Despite those changes, a number of environmental groups and their allies on Capitol Hill have touted what remains in the bill, saying it would still represent the largest congressional action ever on climate. Jayapal said the bill’s climate provisions would help achieve the goal of significantly reducing carbon emissions in the coming years.

“We believe that the things that we have crafted in the current investments in Build Back Better will take us a very long way towards reaching that goal,” Jayapal said.

She added that other steps will be required through executive action to tackle what couldn’t be included in the bill, specifically citing areas such as fossil fuel subsidies, power plant emission standards and vehicle standards.

Motivation

Altogether such actions would solidify Biden’s environmental legacy and help motivate voters in the crucial upcoming midterm elections, she said.

“We’ll get as much through legislation as we can, and then we need to use executive action as well,” Jayapal said.

The March 1 timeline Jayapal and others have floated seems unlikely given that both the White House and congressional leaders have pushed back on the idea.

The Senate has a laundry list of other immediate priorities to tackle: funding the government, reviewing a Supreme Court nomination and hammering out differences with the House over a bipartisan technology competition bill.

Manchin also could demand further changes based on his opposition to preferential treatment in the electric vehicle tax credits for union-made cars and trucks.

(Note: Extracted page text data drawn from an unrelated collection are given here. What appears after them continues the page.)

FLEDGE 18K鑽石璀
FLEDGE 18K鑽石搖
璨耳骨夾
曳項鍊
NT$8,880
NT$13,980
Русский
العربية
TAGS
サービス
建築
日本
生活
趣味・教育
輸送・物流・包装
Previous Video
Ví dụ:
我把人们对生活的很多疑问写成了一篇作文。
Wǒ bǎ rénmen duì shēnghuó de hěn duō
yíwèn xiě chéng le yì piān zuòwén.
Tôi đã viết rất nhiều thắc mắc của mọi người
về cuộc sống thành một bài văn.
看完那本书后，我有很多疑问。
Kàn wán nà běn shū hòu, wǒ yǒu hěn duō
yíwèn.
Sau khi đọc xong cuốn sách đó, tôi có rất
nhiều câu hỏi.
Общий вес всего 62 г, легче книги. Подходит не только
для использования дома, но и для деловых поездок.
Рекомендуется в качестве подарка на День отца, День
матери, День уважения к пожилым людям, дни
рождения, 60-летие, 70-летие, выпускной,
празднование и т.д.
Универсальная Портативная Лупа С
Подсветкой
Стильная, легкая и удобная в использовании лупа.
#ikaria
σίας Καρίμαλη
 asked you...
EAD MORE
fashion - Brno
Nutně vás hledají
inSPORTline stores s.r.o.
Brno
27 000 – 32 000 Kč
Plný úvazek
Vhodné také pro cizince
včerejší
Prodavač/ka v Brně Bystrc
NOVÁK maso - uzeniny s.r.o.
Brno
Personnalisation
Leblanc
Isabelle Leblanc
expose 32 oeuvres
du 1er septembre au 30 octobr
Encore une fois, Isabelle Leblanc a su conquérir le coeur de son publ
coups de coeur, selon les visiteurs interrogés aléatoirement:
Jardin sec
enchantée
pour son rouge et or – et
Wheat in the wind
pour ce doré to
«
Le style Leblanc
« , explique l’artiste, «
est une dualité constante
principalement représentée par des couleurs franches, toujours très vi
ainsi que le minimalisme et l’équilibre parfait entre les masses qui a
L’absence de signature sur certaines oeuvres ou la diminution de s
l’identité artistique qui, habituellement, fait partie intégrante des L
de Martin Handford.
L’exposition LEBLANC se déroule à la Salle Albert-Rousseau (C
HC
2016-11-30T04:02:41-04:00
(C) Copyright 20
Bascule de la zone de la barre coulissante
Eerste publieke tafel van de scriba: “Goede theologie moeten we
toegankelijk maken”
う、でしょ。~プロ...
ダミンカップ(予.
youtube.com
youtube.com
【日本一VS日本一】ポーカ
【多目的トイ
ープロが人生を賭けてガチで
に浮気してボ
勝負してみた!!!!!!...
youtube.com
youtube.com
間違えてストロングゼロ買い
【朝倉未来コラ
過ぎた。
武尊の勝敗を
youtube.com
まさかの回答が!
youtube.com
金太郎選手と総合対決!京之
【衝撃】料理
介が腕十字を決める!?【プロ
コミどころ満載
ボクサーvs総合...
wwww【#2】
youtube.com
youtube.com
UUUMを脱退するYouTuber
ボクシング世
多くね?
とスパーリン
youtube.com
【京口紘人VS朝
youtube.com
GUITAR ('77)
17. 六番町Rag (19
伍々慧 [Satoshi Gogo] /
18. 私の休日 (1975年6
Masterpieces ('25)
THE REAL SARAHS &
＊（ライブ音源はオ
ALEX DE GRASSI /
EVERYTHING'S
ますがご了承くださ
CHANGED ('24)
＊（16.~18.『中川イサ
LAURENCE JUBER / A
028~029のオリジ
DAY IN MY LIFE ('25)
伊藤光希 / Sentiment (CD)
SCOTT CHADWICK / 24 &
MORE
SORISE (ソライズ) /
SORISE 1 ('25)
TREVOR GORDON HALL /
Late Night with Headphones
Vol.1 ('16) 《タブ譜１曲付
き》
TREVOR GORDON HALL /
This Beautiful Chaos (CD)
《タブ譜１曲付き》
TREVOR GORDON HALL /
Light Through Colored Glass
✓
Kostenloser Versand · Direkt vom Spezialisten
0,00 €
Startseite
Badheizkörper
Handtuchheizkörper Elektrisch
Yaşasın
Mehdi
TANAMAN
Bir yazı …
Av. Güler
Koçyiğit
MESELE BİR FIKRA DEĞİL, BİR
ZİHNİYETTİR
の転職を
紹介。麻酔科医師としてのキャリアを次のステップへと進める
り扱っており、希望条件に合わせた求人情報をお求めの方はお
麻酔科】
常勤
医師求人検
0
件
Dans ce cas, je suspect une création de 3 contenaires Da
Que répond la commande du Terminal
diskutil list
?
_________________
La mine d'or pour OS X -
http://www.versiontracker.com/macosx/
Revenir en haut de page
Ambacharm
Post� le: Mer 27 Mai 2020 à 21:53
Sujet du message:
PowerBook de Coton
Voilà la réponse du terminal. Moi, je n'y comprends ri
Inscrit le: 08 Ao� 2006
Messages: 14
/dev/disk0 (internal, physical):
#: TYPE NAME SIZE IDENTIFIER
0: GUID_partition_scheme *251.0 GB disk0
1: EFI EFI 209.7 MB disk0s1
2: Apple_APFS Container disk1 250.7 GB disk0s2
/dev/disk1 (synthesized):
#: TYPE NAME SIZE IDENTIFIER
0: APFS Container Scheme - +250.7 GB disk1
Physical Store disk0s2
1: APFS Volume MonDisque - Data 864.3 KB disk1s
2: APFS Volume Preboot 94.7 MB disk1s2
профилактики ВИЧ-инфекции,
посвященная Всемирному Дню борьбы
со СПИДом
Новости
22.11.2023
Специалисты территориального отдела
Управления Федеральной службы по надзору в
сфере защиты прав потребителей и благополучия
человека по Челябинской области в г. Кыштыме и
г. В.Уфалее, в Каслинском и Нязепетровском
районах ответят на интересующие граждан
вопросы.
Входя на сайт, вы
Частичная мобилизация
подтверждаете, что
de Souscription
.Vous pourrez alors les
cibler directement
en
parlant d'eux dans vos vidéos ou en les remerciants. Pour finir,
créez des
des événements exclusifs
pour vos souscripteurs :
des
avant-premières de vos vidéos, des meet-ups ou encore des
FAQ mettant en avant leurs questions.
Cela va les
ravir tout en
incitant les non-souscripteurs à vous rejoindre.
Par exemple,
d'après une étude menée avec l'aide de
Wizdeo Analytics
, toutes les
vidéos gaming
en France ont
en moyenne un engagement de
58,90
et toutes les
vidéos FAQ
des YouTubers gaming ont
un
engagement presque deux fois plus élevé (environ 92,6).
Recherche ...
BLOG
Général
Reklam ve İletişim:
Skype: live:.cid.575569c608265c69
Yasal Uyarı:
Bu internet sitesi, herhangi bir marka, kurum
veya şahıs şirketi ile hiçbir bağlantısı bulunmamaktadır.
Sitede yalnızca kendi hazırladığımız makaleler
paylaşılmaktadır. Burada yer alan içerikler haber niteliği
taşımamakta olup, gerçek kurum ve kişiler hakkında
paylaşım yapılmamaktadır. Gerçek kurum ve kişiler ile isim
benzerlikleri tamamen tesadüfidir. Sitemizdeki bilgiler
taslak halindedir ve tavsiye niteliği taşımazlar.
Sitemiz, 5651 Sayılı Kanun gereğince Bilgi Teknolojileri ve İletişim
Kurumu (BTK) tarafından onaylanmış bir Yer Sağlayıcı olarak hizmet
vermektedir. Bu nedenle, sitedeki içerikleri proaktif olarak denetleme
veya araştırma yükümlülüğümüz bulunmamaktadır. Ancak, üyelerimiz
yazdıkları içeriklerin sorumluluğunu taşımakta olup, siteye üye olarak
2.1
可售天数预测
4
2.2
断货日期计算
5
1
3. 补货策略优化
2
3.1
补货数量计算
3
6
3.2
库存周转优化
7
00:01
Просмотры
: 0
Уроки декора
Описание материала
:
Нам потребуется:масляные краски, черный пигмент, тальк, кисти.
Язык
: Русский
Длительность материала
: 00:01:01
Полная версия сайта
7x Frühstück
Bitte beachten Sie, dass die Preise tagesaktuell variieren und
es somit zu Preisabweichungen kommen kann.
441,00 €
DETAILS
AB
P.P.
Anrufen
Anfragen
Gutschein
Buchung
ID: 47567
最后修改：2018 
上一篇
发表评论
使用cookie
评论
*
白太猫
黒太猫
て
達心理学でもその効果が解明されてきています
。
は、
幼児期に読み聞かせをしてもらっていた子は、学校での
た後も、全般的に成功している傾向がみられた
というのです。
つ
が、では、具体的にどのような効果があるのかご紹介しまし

Still, Senate Democrats are hopeful that they can eventually get the budget bill passed and are looking to use the climate section as a foundation.

Derek Murrow, senior director of the climate and clean energy program at the Natural Resources Defense Council, said in a statement that the bill would speed the growth of renewable energy sources, make electric vehicles more affordable and deliver benefits to communities with historic ties to fossil fuels.

“Making these sound investments now; implementing new and ambitious carbon pollution standards at the federal, state and local levels; and making sure every agency of the federal government is part of the climate fix; will set the nation on track to achieve President Biden’s goal of cutting carbon pollution 50-52% by 2030,” Murrow said. “That’s what the science says we must do to avert the worst consequences of climate change. It’s time for the Senate to act.”

When combined with state and federal actions, as well as private sector moves, passing those climate provisions would help realize the Biden administration’s goal of cutting emissions by at least 50% from peak levels by 2030, said Trevor Higgins, vice president of climate policy at the Center for American Progress.

The bill’s clean electricity tax credits are central to decarbonizing the power sector, he said, and helping the country compete with China in areas such as solar power and battery storage. The bill would help cut energy costs, improve domestic manufacturing and “put victory within reach” on emissions reductions.

“Investments are important not because they do the job by themselves but because they make it possible for all the other policies and technical innovations and things like private actions that are planned — it makes all of those more cost-effective, easier to attain, and it kind of moves the whole system along at once,” Higgins said.

One example is how the bill’s credits for electric vehicles wouldn’t have to stand on their own. Instead, they would support the administration’s move to bolster vehicle emission standards by making it easier for consumers to purchase plug-in cars and trucks and thereby encourage manufacturers to produce them.

And the compromise version of the methane fee would help support the administration’s move to implement new methane-related regulations.

“My sense is that the climate components are going to be a part of what’s driving the bill forward,” Higgins said. “But they’re not going to be the whole deal by themselves and as you add other pieces to the package I think it only strengthens the case for enactment.”